The latest stable release of Numdiff is given by version 5.8.0. Together with the source code, the archive contains a very detailed user manual (in English). The manual, which has been written by using GNU Texinfo, is available in the following formats:

Permission is granted to copy, distribute and/or modify this manual under the terms of the GNU Free Documentation License, Version 1.3 or any later version published by the Free Software Foundation. A copy of the license is always included in the section entitled "GNU Free Documentation License". You can also obtain a copy of the GNU Free Documentation License from http://www.gnu.org/copyleft/.

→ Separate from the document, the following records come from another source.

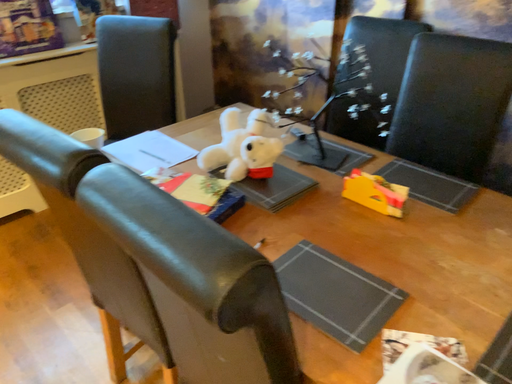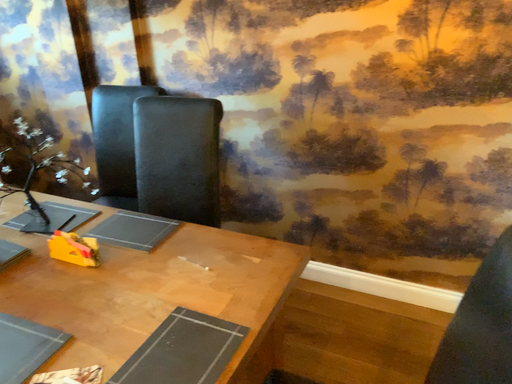
Question: Which way did the camera rotate in the video?

Choices:
 (A) rotated upward
 (B) rotated downward

Answer: (A)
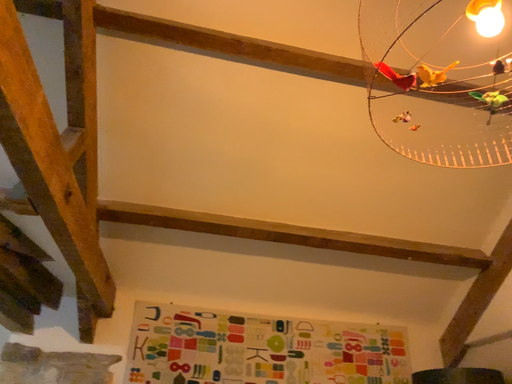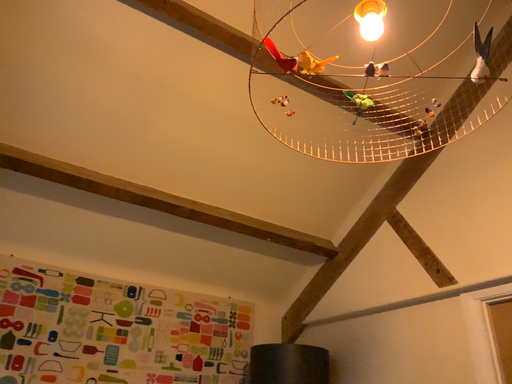
Question: How did the camera likely rotate when shooting the video?

Choices:
 (A) rotated right
 (B) rotated left

Answer: (A)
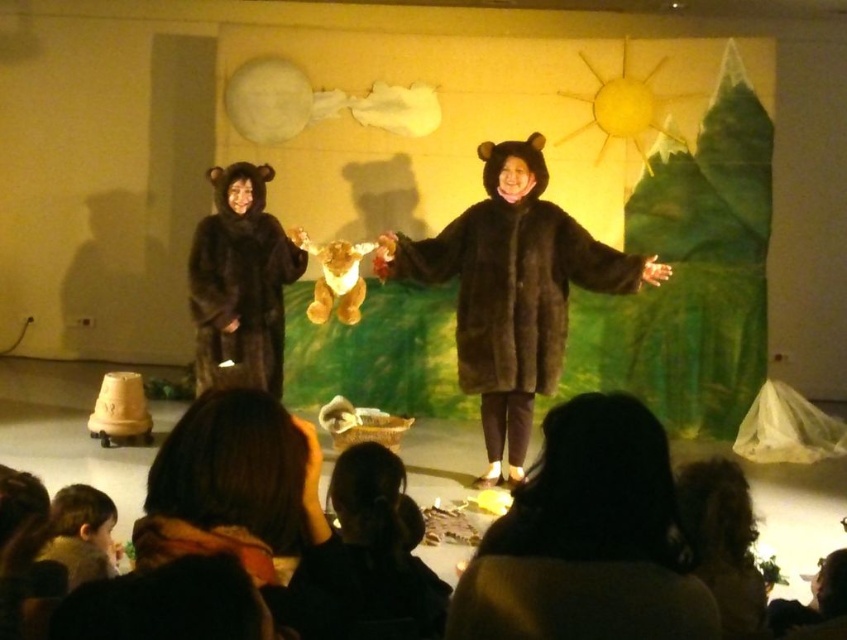
You are sitting in the audience watching the stage performance. You notice two performers in brown fur coats. Which one is positioned more to the left side of the stage? The performers are the matte brown fur coat at center and the dark brown fur coat at lower center.

The matte brown fur coat at center is positioned more to the left side of the stage compared to the dark brown fur coat at lower center.

You are a stagehand preparing to place a 1.2 meter wide banner between the black fuzzy coat at lower center and the dark brown hair at lower right. Can the banner fit between them based on their widths?

The black fuzzy coat at lower center is narrower than the dark brown hair at lower right. However, the total width between them isn not provided, so we can only compare their individual widths. Since the banner requires 1.2 meters, but we don know the actual space between them, it might not fit. More info needed.

In the scene shown: Based on the provided scene description, where is the matte brown fur coat at center located in terms of its 2D coordinates?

The manual of Numdiff can also be browsed online here.

Acknowledgments

First I want to thank all the people till now involved in the Free Software community, starting from those ones directly involved in the GNU project (http://www.gnu.org). Without their great work, this little one would have never been done.

I have also to thank Aurelio Marinho Jargas (verde@aurelio.net), author of txt2tags (http://txt2tags.sf.net), a free (GPL'ed) and wonderful text formatting and conversion tool, which I used in writing this web page.

I want to thank Mr. Norman Clerman of Opcon Associates, Inc. for several suggestions he gave me to improve the readability and the effectiveness of the output produced by Numdiff. He also pointed out the need to implement a filter to resynchronize the lines between two files in case of addition or deletion of one or more lines. I have to give him credit for the urge to prepare the versions 4.x and 5.x of Numdiff.

Finally, I want to thank my friends Mariapia Palombaro, since she removed some errors while reviewing the first version of this document, and Paolo Caramanica, who suggested me to add more information to the output of the option -S of Numdiff.